No fue siempre así. A veces los veranos deparaban sorpresas agradables. Hace unos años estuve muy enganchada a la televisión gracias a un pequeño milagro. A muchos de ustedes seguro que también les pasó. Estaban zapeando en una de esas noches insoportables de calor y descubrieron que en La 2 de televisión española emitían una serie un tanto particular. Transcurría en un pueblo perdido de Alaska y en la que los personajes que iban apareciendo les chocaban muchísimo. Sólo había uno que era más normal, si por normal entendemos el hecho de poseer esa indignación occidental que nos es tan familiar. Era el Fleishman, un médico judío. El extraño en el paraíso. El alma de Doctor en Alaska.
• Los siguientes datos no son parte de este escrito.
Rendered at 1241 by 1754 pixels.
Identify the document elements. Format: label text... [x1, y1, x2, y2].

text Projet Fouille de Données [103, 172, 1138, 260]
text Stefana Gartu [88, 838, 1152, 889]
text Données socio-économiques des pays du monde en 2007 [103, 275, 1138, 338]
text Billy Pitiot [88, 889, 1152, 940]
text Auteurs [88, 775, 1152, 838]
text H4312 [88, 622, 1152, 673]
En un primer visionado no me atrapó, pero sí que me llamó la atención bastante como para que la noche siguiente viese qué pasaba. Fui descubriendo a un atractivo locutor de radio que filosofaba a través de las ondas; a un astronauta retirado y cascarrabias que tenía un papel un tanto caciquil en el pueblo; a la indolente ayudante india de Fleishman; a una chica diestra en el arreglo de motores y aparatos; o a un joven flipado por el cine con problemas de autoestima. Guau. Qué plantel de personajes. Y cuando hacían esas grandes reuniones y chocaban unos con otros... bueno, más bien Fleishman o Maurice, los menos integrados en ese mundo de utopía en el que la palabra esencial para la convivencia era respeto. Respeto a las rarezas del otro. También evitar por todos los medios el cinismo y la ironía mal entendida. Vamos, los dos pilares del mundo del doctor neoyorquino inadaptado.
Hubo episodios gloriosos, como el del deshielo que vuelve a todos locos; los de los sueños africanos de Chris, el de la Aurora Boreal o aquel en el que se quema la casa de Maggie. Todos ellos nos demostraban que ver esta serie te podía reconciliar con el mundo. Te ibas a la cama con la sonrisa en los labios y habiendo aprendido alguna lección importante y esencial alejada de este materialismo que nos corroe día a día. Te entraban ganas de retirarte y vivir en un pueblo así, con sus celebraciones eclécticas y sus ritos especiales.
Ya saben que La hija del acomodador es el humilde huequito dedicado al cine casi como una experiencia vital, así que, por eso mismo, no he querido perder la oportunidad de recordar una ficción tan abrumadoramente encantadora como ésta. Si las mejores historias son las que se quedan contigo un largo tiempo, Doctor en Alaska es una de las experiencias más positivas en ese mundo de negación y ataque directo que vende una pequeña pantalla cada vez más deleznable. Recupérenla sin dudarlo.
La pequeña pantalla tiene muy poco que ofrecer en verano, no se puede negar. Vivimos una época en la que ser vulgar es un grado, y en la que lo importante es el impacto inmediato: la crítica desaforada, la polémica; todo siempre en negativo, que vende más. Oía hace poco en un programa de estos infectos que ”ser culto no significa ser inteligente”. Patidifusa me quedé, y más observando que semejante declaración provenía de esas personas que se cree capaz de emitir juicios por el simple hecho de tener arrojo y una imagen cincelada a base de gimnasio. Horrible ésto de ver la tele. Más en época estival.